→ TEXT EXTRACT
◆ ◆ ◆ ◆

Safety and Security in Jakarta



In order to feel safe and secure while living in Jakarta you need to feel comfortable in your home and neighborhood and be confident in going about your daily activities and in your interaction with the local community. It is important to establish your own sense of well-being which enables you to deal in the best possible way with those elements that are beyond your control. While foreigners are not necessarily the targets of crime, there are occasions when they inevitably get hit as well as other Indonesians. However if you follow basic safety precautions, you will find your stay in Jakarta a very safe one.
The following are some tips on general and personal safety:

  • Being able to speak and understand the Indonesian language enables you to deal with most security related problems that may arise. We encourage you to learn Bahasa Indonesia, as the ability to communicate with those around you will do much to improve, not only your feeling of safety, but the quality of your stay in Indonesia.
  • Exercising common sense in your demeanor in public places will go far to ensure your personal safety. In our home countries we expect visitors to our shores to comply with what we consider acceptable standards of behavior and not to be rude or arrogant. Here it is no different. A smile and a friendly gesture go a long way to bridging the cultural gap here in Indonesia as these actions do in most other countries.
  • Avoid attracting attention and becoming a target of street theft by wearing lots of expensive jewelry and watches in public, or displaying large amounts of cash when making purchases, especially in the more traditional shopping areas.

◆ ◆ ◆ ◆

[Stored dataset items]
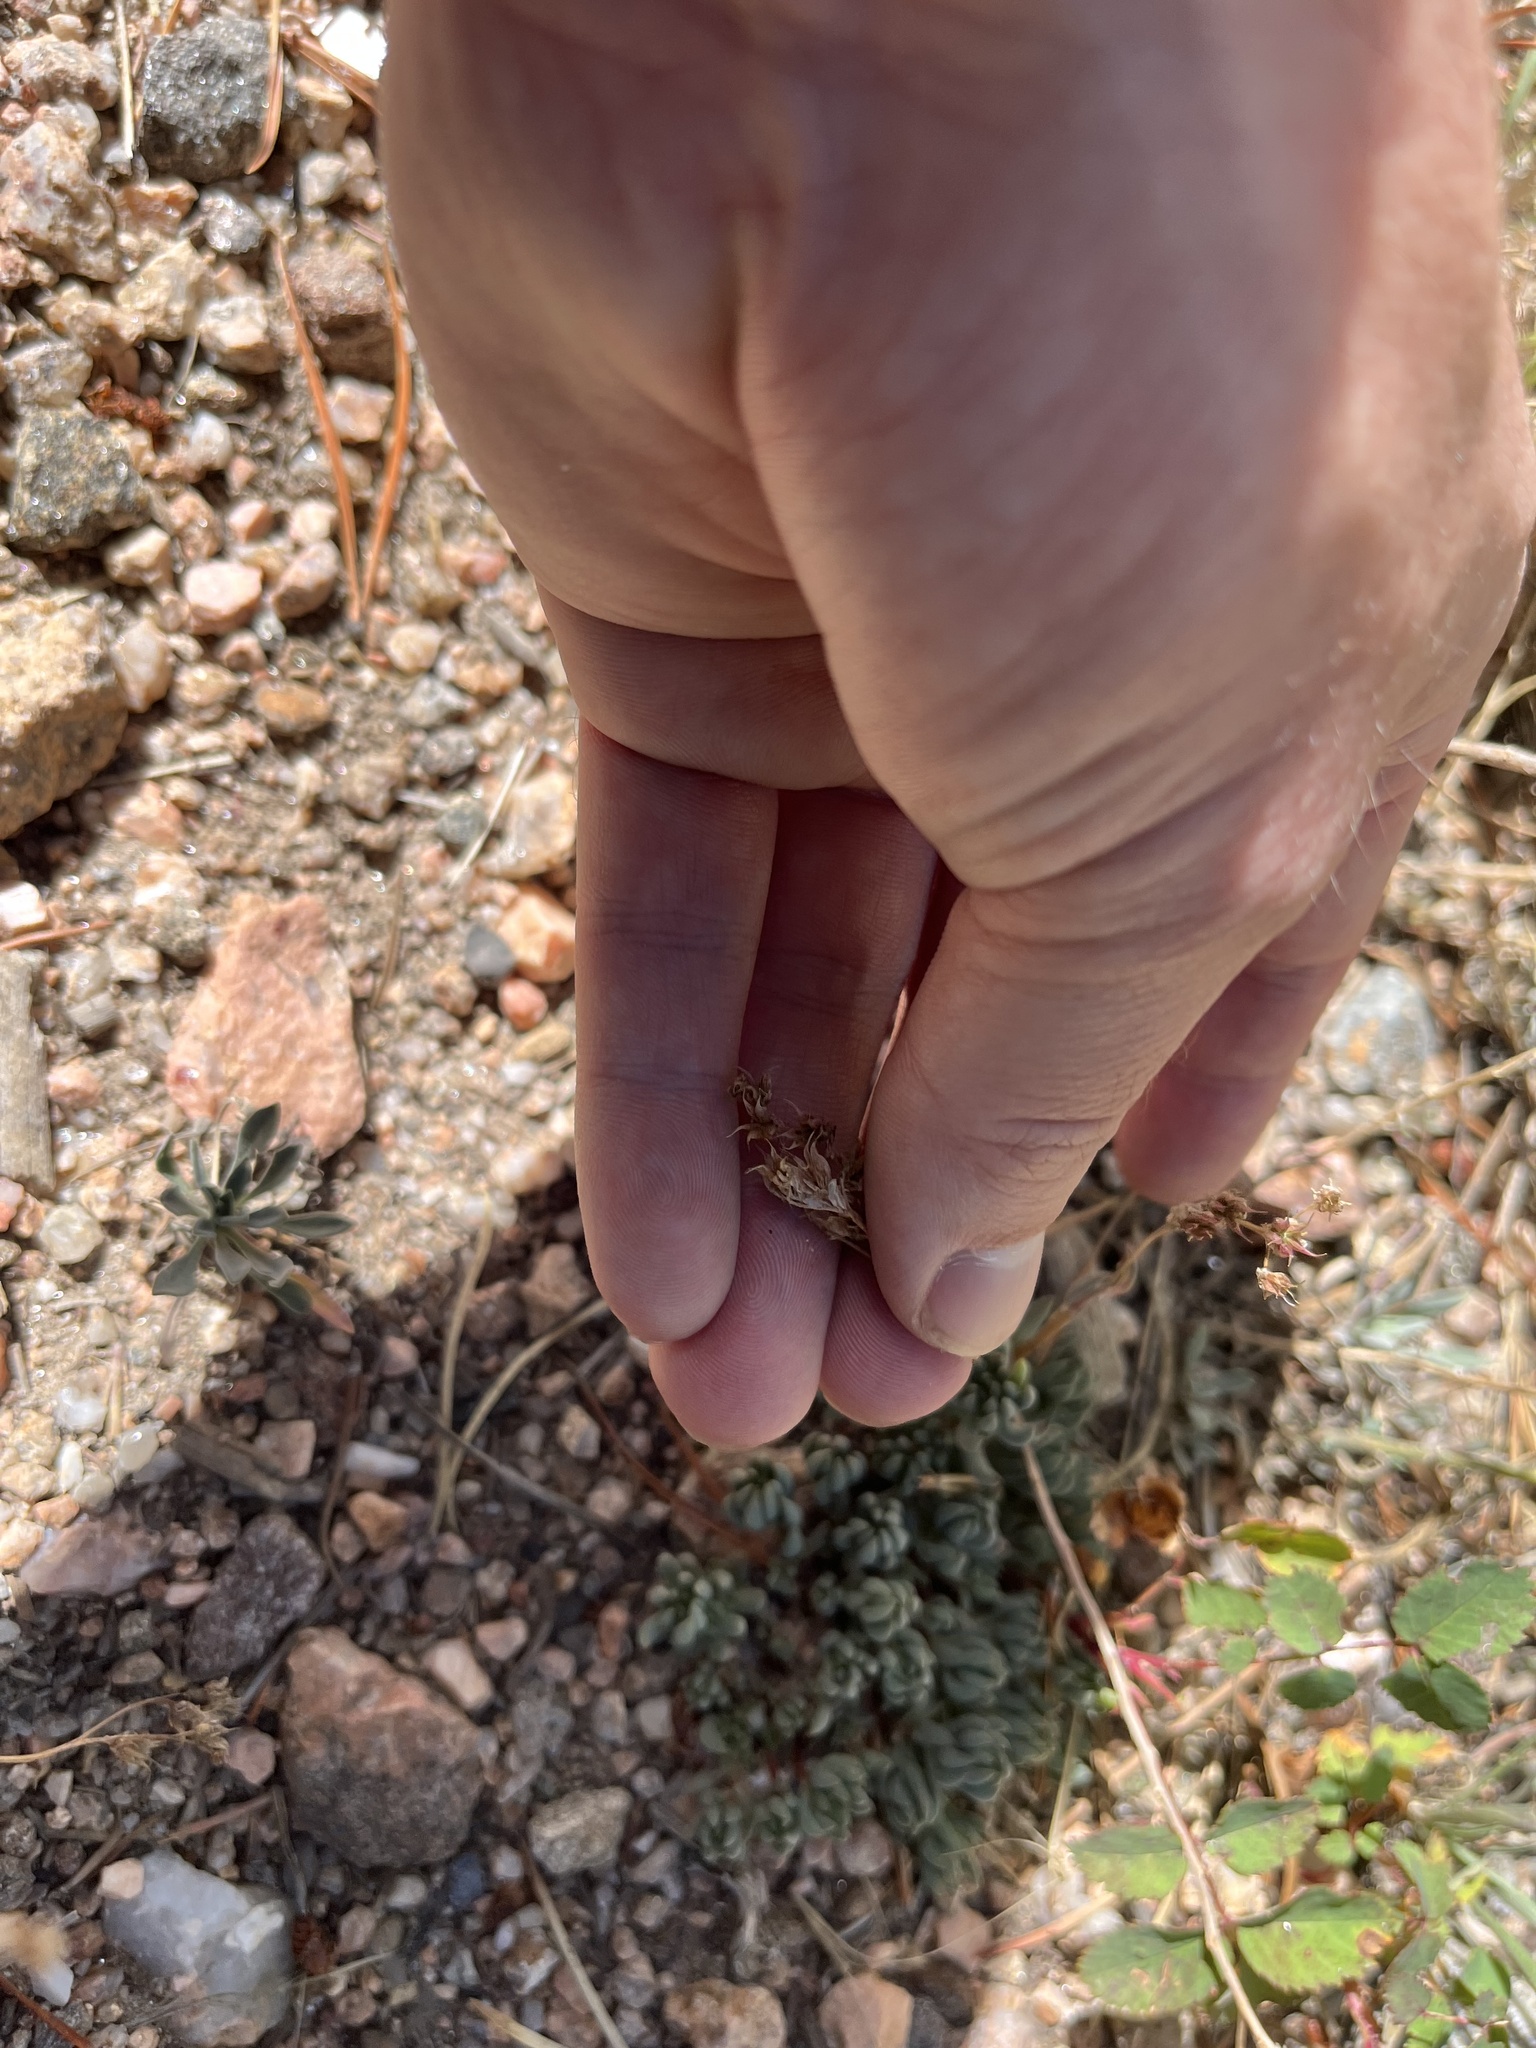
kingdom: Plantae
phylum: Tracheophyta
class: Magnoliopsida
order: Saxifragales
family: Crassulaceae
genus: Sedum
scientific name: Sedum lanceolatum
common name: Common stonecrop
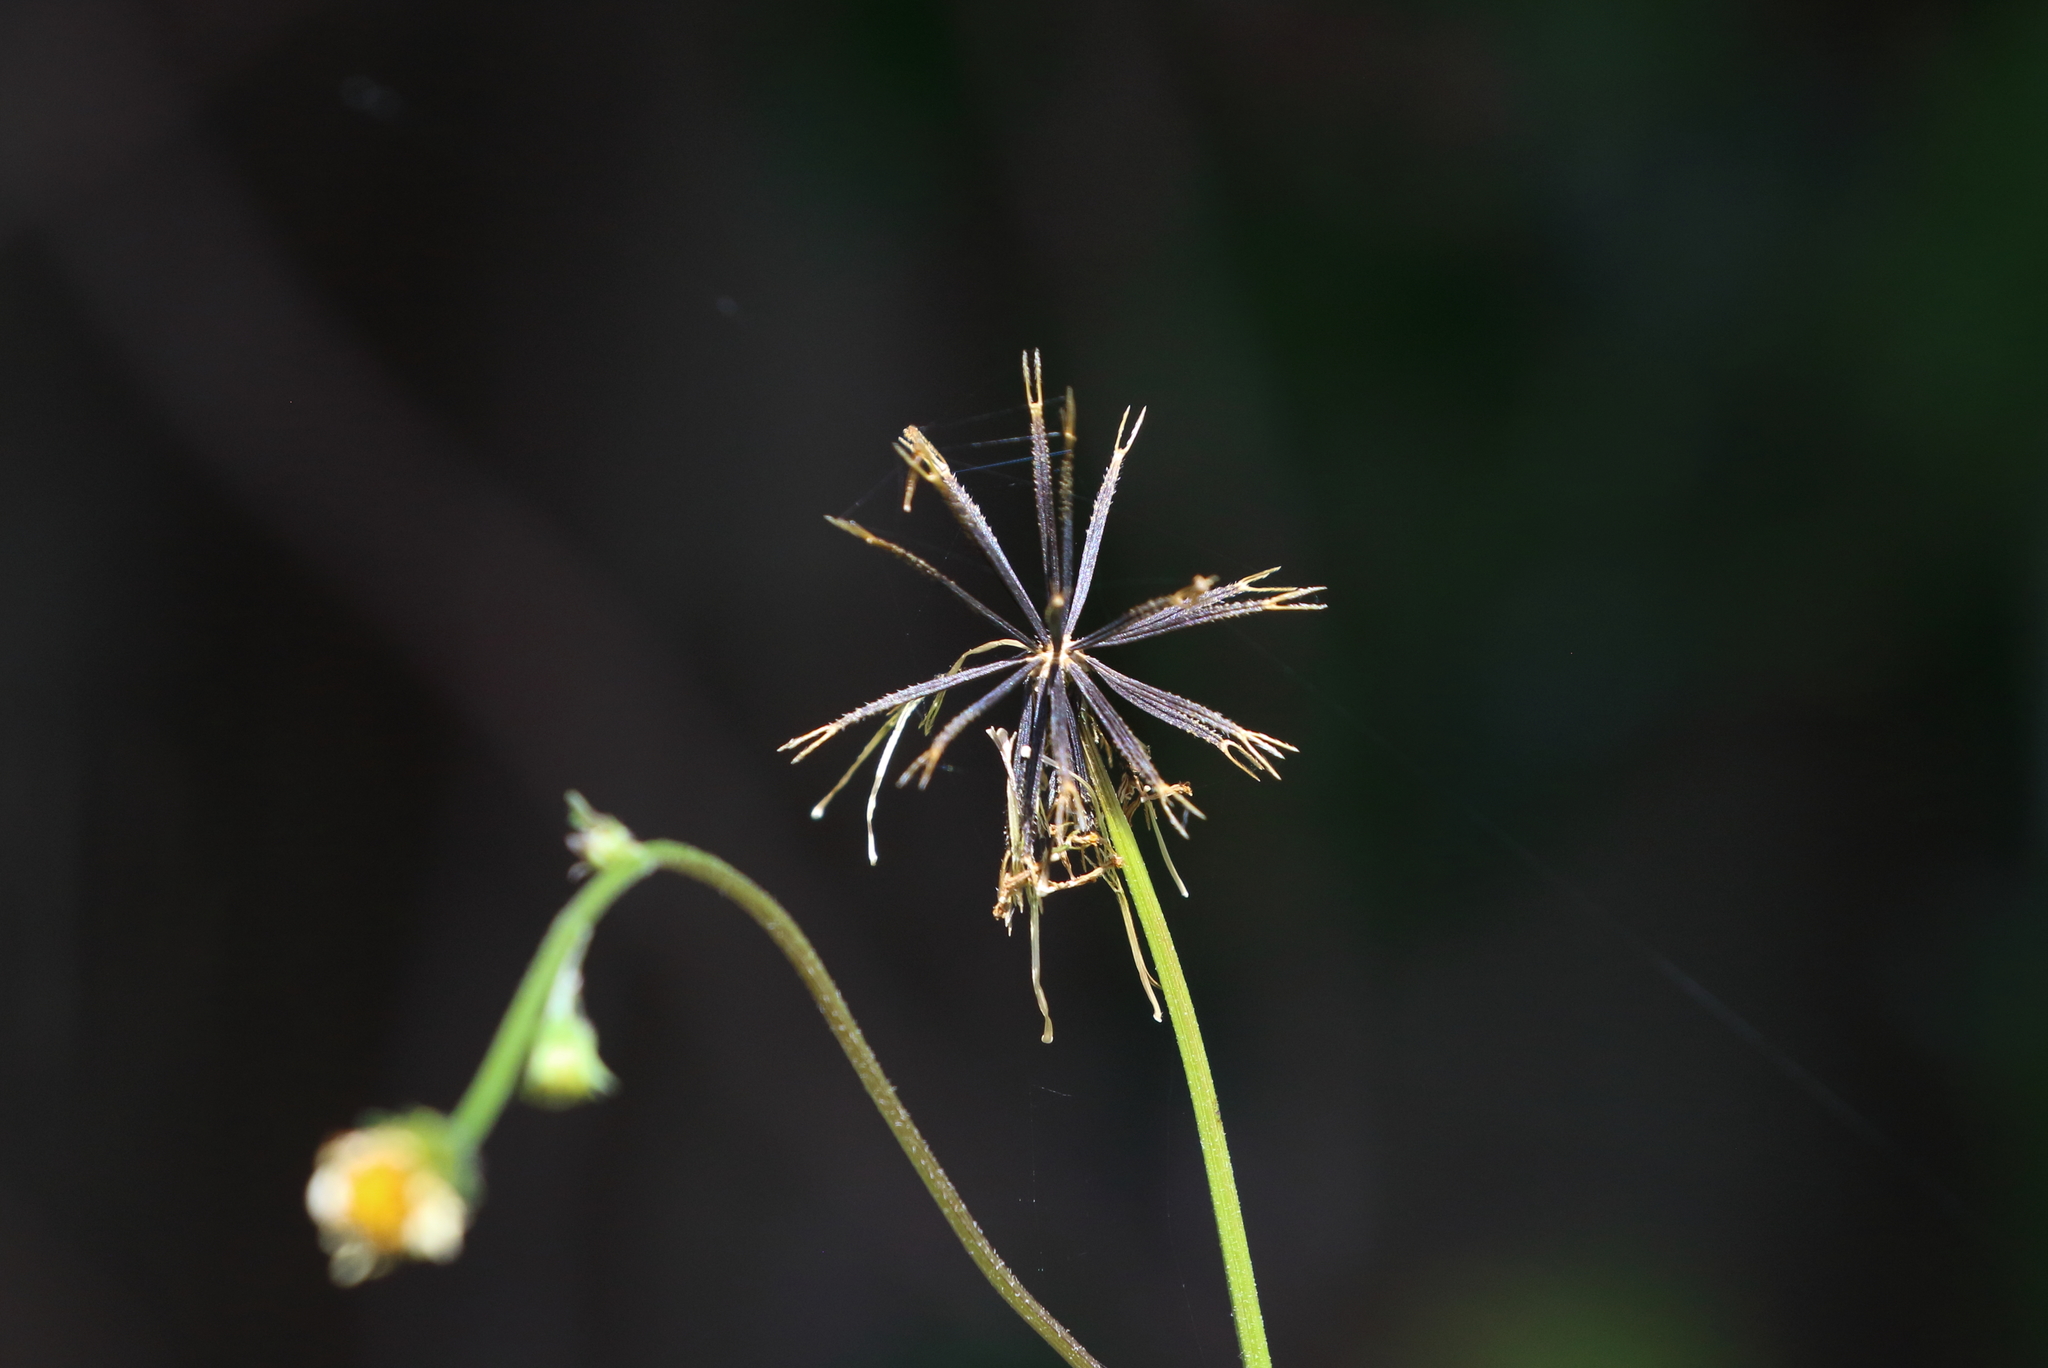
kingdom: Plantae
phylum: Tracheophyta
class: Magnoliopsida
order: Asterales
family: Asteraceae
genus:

◆ ◆ ◆ ◆

→ WHAT THIS EXERCISE ASKS
(a) Check whether each statement agrees with the Jakarta safety text, answering yes or no and quoting the deciding words: (i) the text says foreigners are necessarily the targets of crime; (ii) the text encourages learning Bahasa Indonesia; (iii) the text says a smile and a friendly gesture help bridge the cultural gap.
(b) Format the lines of the records as a JSON list of strings, one string per line, with blank lines omitted. Include everything from the line containing "scientific name: Sedum lanceolatum" down to the end of the records, and leave the pictures out.

→ SOLUTION LIST
(a)
(i) No: "While foreigners are not necessarily the targets of crime"
(ii) Yes: "We encourage you to learn Bahasa Indonesia"
(iii) Yes: "A smile and a friendly gesture go a long way to bridging the cultural gap"

(b)
[
  "scientific name: Sedum lanceolatum",
  "common name: Common stonecrop",
  "kingdom: Plantae",
  "phylum: Tracheophyta",
  "class: Magnoliopsida",
  "order: Asterales",
  "family: Asteraceae",
  "genus:"
]